User Empathy will be guaranteed to be one of the most repetitive requirements when reviewing different company’s job descriptions. The PM needs to understand who the User is and how they are feeling for a variety of reasons, primarily for uncovering their actual problems. As the PM, you absolutely need to understand your target audience and create your personas to know who you’re building or solving for. You can’t do that without talking to them, listening to them, or reading their messages/emails.

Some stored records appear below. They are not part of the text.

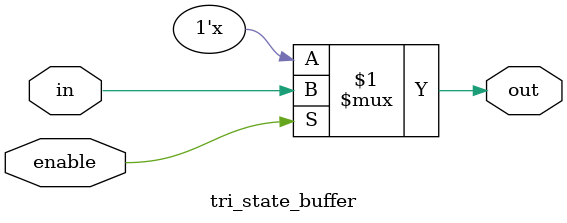
<source format=v>
`timescale 1ns / 1ps


module tri_state_buffer(in,enable,out);
    input in,enable;
    output out;
    
    assign out = enable ? in : 1'bz;
endmodule

</source>
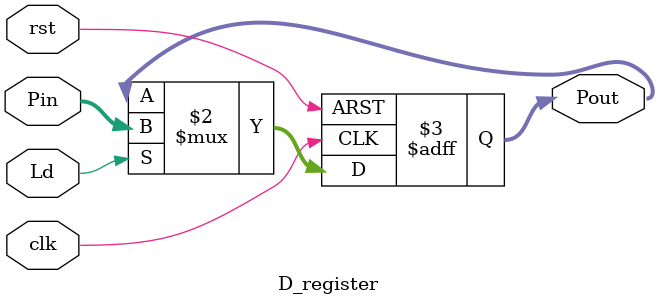
<source format=sv>
`timescale 1ns/1ns
module D_register (input clk,rst,Ld,input[2:0]Pin,output logic [2:0]Pout);

always@(posedge clk,posedge rst)
if(rst) Pout<=3'b0;
else Pout<=Ld?Pin:Pout;
endmodule




</source>
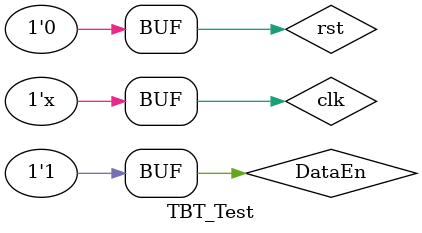
<source format=v>
`timescale 1ns / 1ps


module TBT_Test();

    parameter W = 8;
    reg clk, rst;
    reg DataEn;
    reg [W-1:0] DataIn;
    wire [W-1:0] DataOut;
    wire DataTR;
    wire DataOutEn;

    initial
    begin
        clk <= 0;
        rst <= 0;
        DataEn <= 0;
        #6 
        rst <= 1;
        #8
        rst <= 0;
        #8
        DataEn <= 1;
    end

    always @(posedge clk)
    begin
        if(rst == 1)
            DataIn <= 0;
        else
            DataIn <= DataIn + 3;
    end

    always #2 clk = ~clk;

    TBT utt(
        .clk(clk),
        .rst(rst),
        .DataEn(DataEn),
        .DataIn(DataIn),
        .DataOut(DataOut),
        .DataTR(DataTR),
        .DataOutEn(DataOutEn)
    );



endmodule

</source>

Working with your Development Team is crucial to solving the real pain points that your Users are experiencing. As mentioned above, the PM must build and maintain healthy and open relationships with their Dev Team for countless reasons. Being collaborative with Stakeholders was third on this list, and you should consider your Dev Team as a main Stakeholder with multiple points of view.


Summary

In short, a Product Manager is without a doubt the most important hire in a company and they need to have enough autonomy to be the detectives to find the hard problems to solve and hypothesize creative solutions for your company to be successful. One Core Responsibility that is not mentioned in the above section is Leadership. That is because, for most, this is a personality trait that you either have or don’t. Not to say it can’t be learned or improved, but natural-born leaders will have an advantage over those who aren’t. The reason why Leadership is so important is that a PM leads without authority (in most cases). They are not the sole decision-maker, yet the entire company acts as though they are.


That is why this quote holds so much importance - “If the product is a success, it was a team effort; if the product fails, it was the PM’s fault.”.